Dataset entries
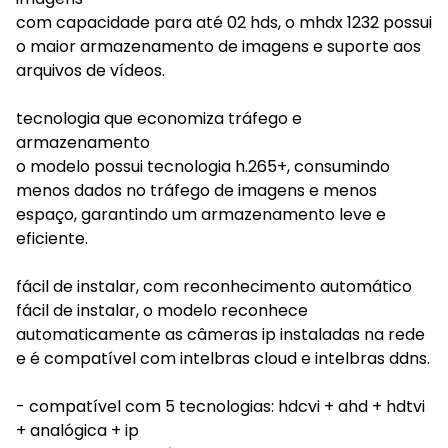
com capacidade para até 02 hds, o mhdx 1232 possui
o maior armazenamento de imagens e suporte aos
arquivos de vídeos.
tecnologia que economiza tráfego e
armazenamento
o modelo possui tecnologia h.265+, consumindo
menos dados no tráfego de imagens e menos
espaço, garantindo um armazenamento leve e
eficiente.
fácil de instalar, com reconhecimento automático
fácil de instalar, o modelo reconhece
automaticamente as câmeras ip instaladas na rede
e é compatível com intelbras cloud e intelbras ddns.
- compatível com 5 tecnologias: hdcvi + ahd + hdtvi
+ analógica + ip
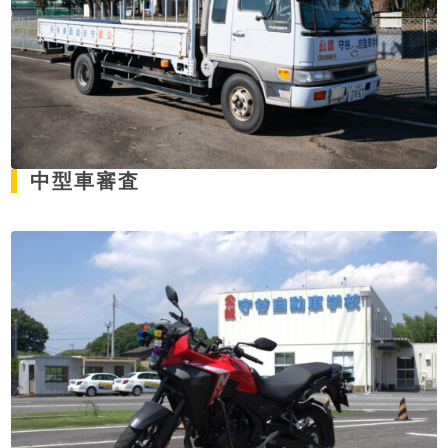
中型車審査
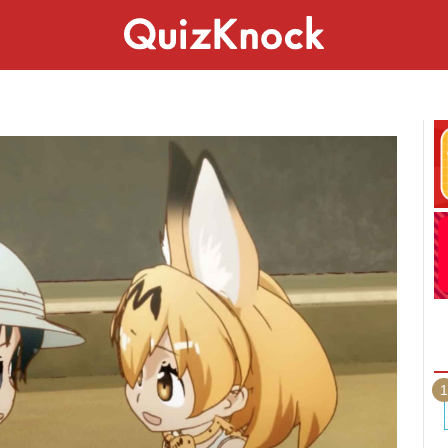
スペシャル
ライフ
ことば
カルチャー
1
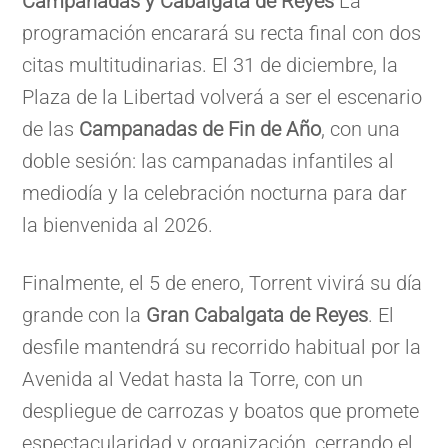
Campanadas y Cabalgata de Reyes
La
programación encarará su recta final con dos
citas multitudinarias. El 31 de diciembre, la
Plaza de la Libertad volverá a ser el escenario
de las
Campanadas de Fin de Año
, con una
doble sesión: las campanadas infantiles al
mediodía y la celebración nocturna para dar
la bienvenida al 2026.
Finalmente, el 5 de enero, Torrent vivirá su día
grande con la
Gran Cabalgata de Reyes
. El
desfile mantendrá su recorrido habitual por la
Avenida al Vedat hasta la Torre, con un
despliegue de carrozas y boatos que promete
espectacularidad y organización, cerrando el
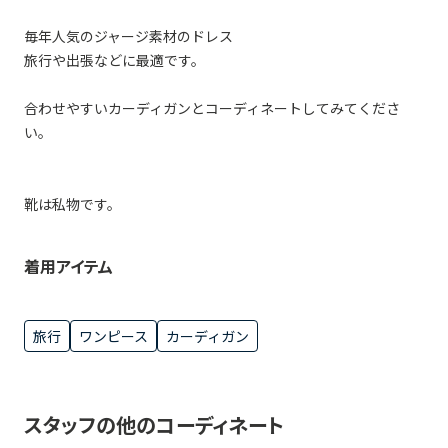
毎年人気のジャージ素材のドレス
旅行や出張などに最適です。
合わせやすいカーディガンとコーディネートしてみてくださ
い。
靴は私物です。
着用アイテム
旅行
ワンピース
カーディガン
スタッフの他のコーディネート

● **Exercise instructions**
Select every line in the records above that contains the word "Reyes".

● **Problem solution**
Campanadas y Cabalgata de Reyes
Gran Cabalgata de Reyes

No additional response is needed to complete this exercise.